Small but broadly representative dissident and human rights movements have coalesced around these needs. All involved are pacifists. They are Cuba’s Gandhis and Martin Luther Kings seeking peaceful democratic change. Although they are not allowed any access to the media on the island, they are getting known by word of mouth.

Independent libraries have opened in the homes of many brave citizens who lend non-subversive books to neighbors. A small cadre of independent journalists is waiting in the wings for the time any modicum of free speech is allowed. Now they compose mostly social and literary stories that are phoned or mailed abroad for dissemination. Courageous human rights activists have been calling on the regime to free political prisoners. Osvaldo Paya’s Varela Project, operating entirely within Cuban law, gathered many thousands of signatures from ordinary citizens on petitions seeking a democratic opening.

When these independent voices acquired real resonance in the spring of 2003, Fidel pounced ferociously. About seventy-five individuals were arrested and summarily imprisoned for terms up to twenty-eight years. They included one of the country’s most prominent poets, independent economists, librarians, journalists, and leaders of the Varela Project. Books were seized and burned, fax machines destroyed. One activist was found guilty of sending information about human rights to Amnesty International. An independent librarian was jailed for sharing a copy of the Universal Declaration of Human Rights.

Whether a raulista regime will survive for just months or for many years will likely depend largely on how skillfully he and his associates deal with this coalescing independent civil society. Lacking Fidel’s exceptional leadership qualities and credibility with the populace, Raul will be hard pressed to strike just the right balance. He will have to take tangible steps to assuage public discontent and raise living standards for the masses, but without opening the valves too much or too quickly. He will have to do better than he has in the past at communicating with the people. And he will probably have to be adroit at managing crises. It may prove to be too large an order.

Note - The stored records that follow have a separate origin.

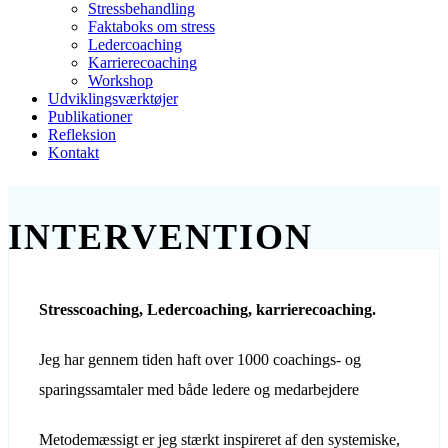
Stressbehandling
Faktaboks om stress
Ledercoaching
Karrierecoaching
Workshop
Udviklingsværktøjer
Publikationer
Refleksion
Kontakt
INTERVENTION
Stresscoaching, Ledercoaching, karrierecoaching.
Jeg har gennem tiden haft over 1000 coachings- og
sparingssamtaler med både ledere og medarbejdere
Metodemæssigt er jeg stærkt inspireret af den systemiske,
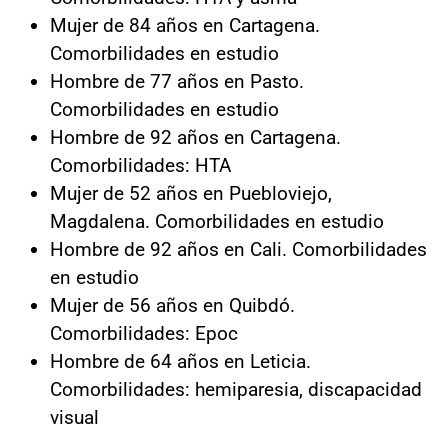
Mujer de 84 años en Cartagena.
Comorbilidades en estudio
Hombre de 77 años en Pasto.
Comorbilidades en estudio
Hombre de 92 años en Cartagena.
Comorbilidades: HTA
Mujer de 52 años en Puebloviejo,
Magdalena. Comorbilidades en estudio
Hombre de 92 años en Cali. Comorbilidades
en estudio
Mujer de 56 años en Quibdó.
Comorbilidades: Epoc
Hombre de 64 años en Leticia.
Comorbilidades: hemiparesia, discapacidad
visual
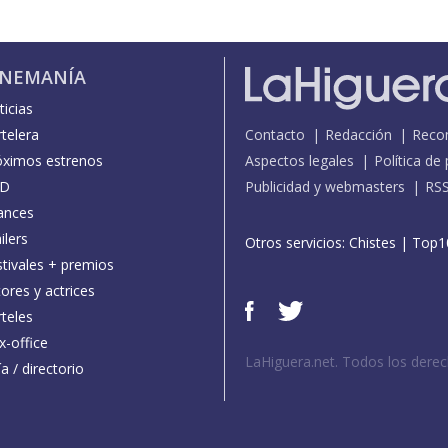
INEMANÍA
icias
telera
Contacto
Redacción
Reco
óximos estrenos
Aspectos legales
Política de
D
Publicidad y webmasters
RS
ances
ilers
Otros servicios:
Chistes
|
Top1
stivales + premios
ores y actrices
teles
x-office
LaHiguera.net. Todos los dere
a / directorio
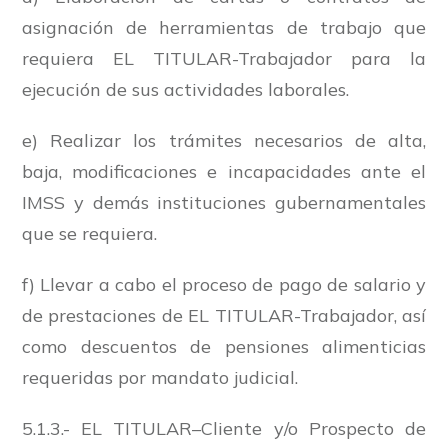
asignación de herramientas de trabajo que
requiera EL TITULAR-Trabajador para la
ejecución de sus actividades laborales.
e) Realizar los trámites necesarios de alta,
baja, modificaciones e incapacidades ante el
IMSS y demás instituciones gubernamentales
que se requiera.
f) Llevar a cabo el proceso de pago de salario y
de prestaciones de EL TITULAR-Trabajador, así
como descuentos de pensiones alimenticias
requeridas por mandato judicial.
5.1.3.- EL TITULAR–Cliente y/o Prospecto de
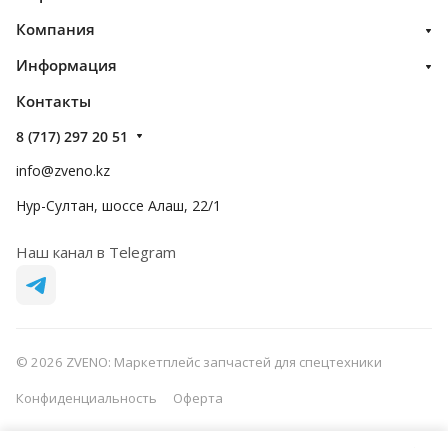
Компания
Информация
Контакты
8 (717) 297 20 51
info@zveno.kz
Нур-Султан, шоссе Алаш, 22/1
Наш канал в Telegram
© 2026 ZVENO: Маркетплейс запчастей для спецтехники
Конфиденциальность
Оферта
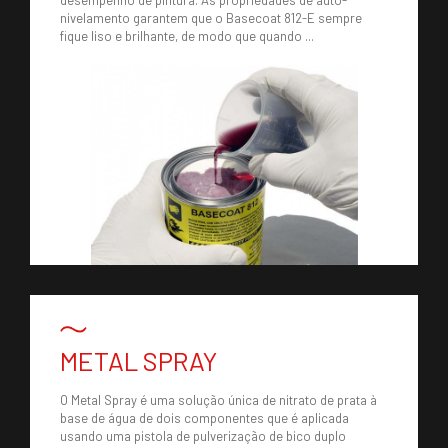
desempenho de pintura. As propriedades de auto-
nivelamento garantem que o Basecoat 812-E sempre
ACESSÓRIOS
fique liso e brilhante, de modo que quando ...
QUÍMICOS/ TINTAS
MAIORCOLOR
CONTACTOS
INÍCIO
METAL SPRAY
O Metal Spray é uma solução única de nitrato de prata à
base de água de dois componentes que é aplicada
usando uma pistola de pulverização de bico duplo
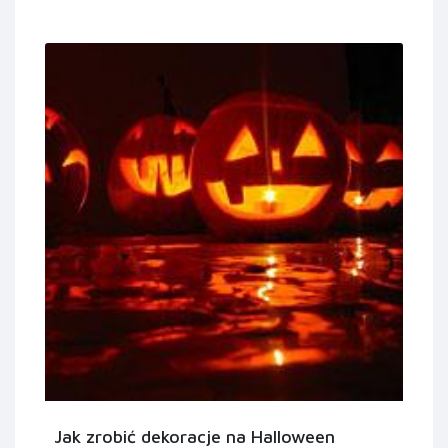
Jak zrobić dekoracje na Halloween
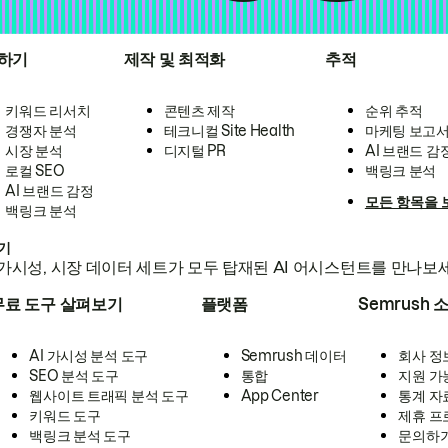
하기
제작 및 최적화
추적
키워드 리서치
콘텐츠 제작
순위 추적
경쟁자 분석
테크니컬 Site Health
마케팅 보고
시장 분석
디지털 PR
AI 브랜드 감
로컬 SEO
백링크 분석
AI 브랜드 감정
모든 항목을 
백링크 분석
하기
가시성, 시장 데이터 세트가 모두 탑재된 AI 어시스턴트를 만나보
무료 도구 살펴보기
플랫폼
Semrush 
AI 가시성 분석 도구
Semrush 데이터
회사 정
SEO 분석 도구
통합
지원 가
웹사이트 트래픽 분석 도구
App Center
통계 자
키워드 도구
제휴 프
백링크 분석 도구
문의하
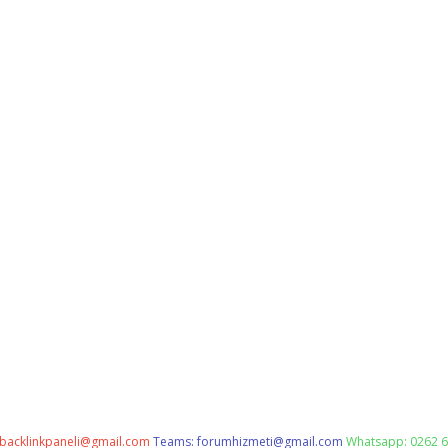
backlinkpaneli@gmail.com
Teams:
forumhizmeti@gmail.com
Whatsapp: 0262 6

If he is to have any chance of retaining power for long, he will have to overcome the ingrained popular image of “Raul the Terrible,” the role he allowed Fidel to cast him in since the early 1950s. His government could not survive long, for example, if he resorted to the kind of brutal force in the streets that he threatened to employ in 1994. There are enough cannons in the military’s inventory to maintain order, but they cannot be deployed or used against the people. Killing civilians in the streets or plazas would be all but certain to bring down his regime, or that of any other successor who ordered it.

Perhaps in his own twilight years, this complex, repressed younger brother will find his own independent political persona. Maybe then the real Raul, unencumbered by Fidel’s uncompromising demands will come into focus. Their sister Juanita, and others who have known Raul are convinced that once he is freed of the need to please Fidel and honor his dictates, he will finally become his own person. Huber Matos, the former guerrilla leader who fought with the Castro brothers, told me, “Raul’s traumas are the result of being Fidel’s brother.”

Perhaps, then, Fidel’s death will be Raul’s catharsis.